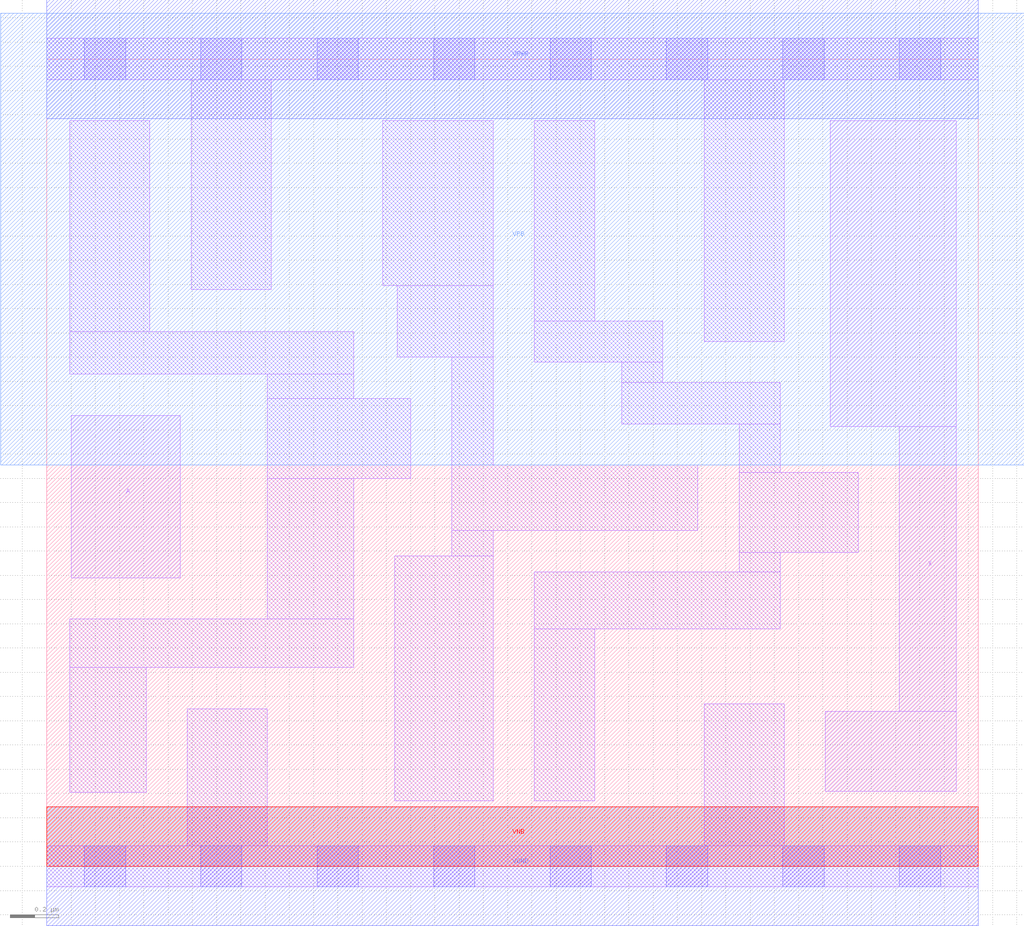
<source format=lef>
# Copyright 2020 The SkyWater PDK Authors
#
# Licensed under the Apache License, Version 2.0 (the "License");
# you may not use this file except in compliance with the License.
# You may obtain a copy of the License at
#
#     https://www.apache.org/licenses/LICENSE-2.0
#
# Unless required by applicable law or agreed to in writing, software
# distributed under the License is distributed on an "AS IS" BASIS,
# WITHOUT WARRANTIES OR CONDITIONS OF ANY KIND, either express or implied.
# See the License for the specific language governing permissions and
# limitations under the License.
#
# SPDX-License-Identifier: Apache-2.0

VERSION 5.7 ;
  NOWIREEXTENSIONATPIN ON ;
  DIVIDERCHAR "/" ;
  BUSBITCHARS "[]" ;
MACRO sky130_fd_sc_lp__clkdlybuf4s50_1
  CLASS CORE ;
  FOREIGN sky130_fd_sc_lp__clkdlybuf4s50_1 ;
  ORIGIN  0.000000  0.000000 ;
  SIZE  3.840000 BY  3.330000 ;
  SYMMETRY X Y R90 ;
  SITE unit ;
  PIN A
    ANTENNAGATEAREA  0.252000 ;
    DIRECTION INPUT ;
    USE SIGNAL ;
    PORT
      LAYER li1 ;
        RECT 0.100000 1.190000 0.550000 1.860000 ;
    END
  END A
  PIN X
    ANTENNADIFFAREA  0.445200 ;
    DIRECTION OUTPUT ;
    USE SIGNAL ;
    PORT
      LAYER li1 ;
        RECT 3.210000 0.310000 3.750000 0.640000 ;
        RECT 3.230000 1.815000 3.750000 3.075000 ;
        RECT 3.515000 0.640000 3.750000 1.815000 ;
    END
  END X
  PIN VGND
    DIRECTION INOUT ;
    USE GROUND ;
    PORT
      LAYER met1 ;
        RECT 0.000000 -0.245000 3.840000 0.245000 ;
    END
  END VGND
  PIN VNB
    DIRECTION INOUT ;
    USE GROUND ;
    PORT
      LAYER pwell ;
        RECT 0.000000 0.000000 3.840000 0.245000 ;
    END
  END VNB
  PIN VPB
    DIRECTION INOUT ;
    USE POWER ;
    PORT
      LAYER nwell ;
        RECT -0.190000 1.655000 4.030000 3.520000 ;
    END
  END VPB
  PIN VPWR
    DIRECTION INOUT ;
    USE POWER ;
    PORT
      LAYER met1 ;
        RECT 0.000000 3.085000 3.840000 3.575000 ;
    END
  END VPWR
  OBS
    LAYER li1 ;
      RECT 0.000000 -0.085000 3.840000 0.085000 ;
      RECT 0.000000  3.245000 3.840000 3.415000 ;
      RECT 0.095000  0.305000 0.410000 0.820000 ;
      RECT 0.095000  0.820000 1.265000 1.020000 ;
      RECT 0.095000  2.030000 1.265000 2.205000 ;
      RECT 0.095000  2.205000 0.425000 3.075000 ;
      RECT 0.580000  0.085000 0.910000 0.650000 ;
      RECT 0.595000  2.380000 0.925000 3.245000 ;
      RECT 0.910000  1.020000 1.265000 1.600000 ;
      RECT 0.910000  1.600000 1.500000 1.930000 ;
      RECT 0.910000  1.930000 1.265000 2.030000 ;
      RECT 1.385000  2.395000 1.840000 3.075000 ;
      RECT 1.435000  0.270000 1.840000 1.280000 ;
      RECT 1.445000  2.100000 1.840000 2.395000 ;
      RECT 1.670000  1.280000 1.840000 1.385000 ;
      RECT 1.670000  1.385000 2.685000 1.655000 ;
      RECT 1.670000  1.655000 1.840000 2.100000 ;
      RECT 2.010000  0.270000 2.260000 0.980000 ;
      RECT 2.010000  0.980000 3.025000 1.215000 ;
      RECT 2.010000  2.080000 2.540000 2.250000 ;
      RECT 2.010000  2.250000 2.260000 3.075000 ;
      RECT 2.370000  1.825000 3.025000 1.995000 ;
      RECT 2.370000  1.995000 2.540000 2.080000 ;
      RECT 2.710000  0.085000 3.040000 0.670000 ;
      RECT 2.710000  2.165000 3.040000 3.245000 ;
      RECT 2.855000  1.215000 3.025000 1.295000 ;
      RECT 2.855000  1.295000 3.345000 1.625000 ;
      RECT 2.855000  1.625000 3.025000 1.825000 ;
    LAYER mcon ;
      RECT 0.155000 -0.085000 0.325000 0.085000 ;
      RECT 0.155000  3.245000 0.325000 3.415000 ;
      RECT 0.635000 -0.085000 0.805000 0.085000 ;
      RECT 0.635000  3.245000 0.805000 3.415000 ;
      RECT 1.115000 -0.085000 1.285000 0.085000 ;
      RECT 1.115000  3.245000 1.285000 3.415000 ;
      RECT 1.595000 -0.085000 1.765000 0.085000 ;
      RECT 1.595000  3.245000 1.765000 3.415000 ;
      RECT 2.075000 -0.085000 2.245000 0.085000 ;
      RECT 2.075000  3.245000 2.245000 3.415000 ;
      RECT 2.555000 -0.085000 2.725000 0.085000 ;
      RECT 2.555000  3.245000 2.725000 3.415000 ;
      RECT 3.035000 -0.085000 3.205000 0.085000 ;
      RECT 3.035000  3.245000 3.205000 3.415000 ;
      RECT 3.515000 -0.085000 3.685000 0.085000 ;
      RECT 3.515000  3.245000 3.685000 3.415000 ;
  END
END sky130_fd_sc_lp__clkdlybuf4s50_1
END LIBRARY

</source>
════
### [Work instructions]
In the listing above, find the line with "1.840000 1.385000 ;" and the line with "2.540000 2.080000 ;"; set down exactly those two lines and every line between them, nothing more.

### [Task answer]
      RECT 1.670000  1.280000 1.840000 1.385000 ;
      RECT 1.670000  1.385000 2.685000 1.655000 ;
      RECT 1.670000  1.655000 1.840000 2.100000 ;
      RECT 2.010000  0.270000 2.260000 0.980000 ;
      RECT 2.010000  0.980000 3.025000 1.215000 ;
      RECT 2.010000  2.080000 2.540000 2.250000 ;
      RECT 2.010000  2.250000 2.260000 3.075000 ;
      RECT 2.370000  1.825000 3.025000 1.995000 ;
      RECT 2.370000  1.995000 2.540000 2.080000 ;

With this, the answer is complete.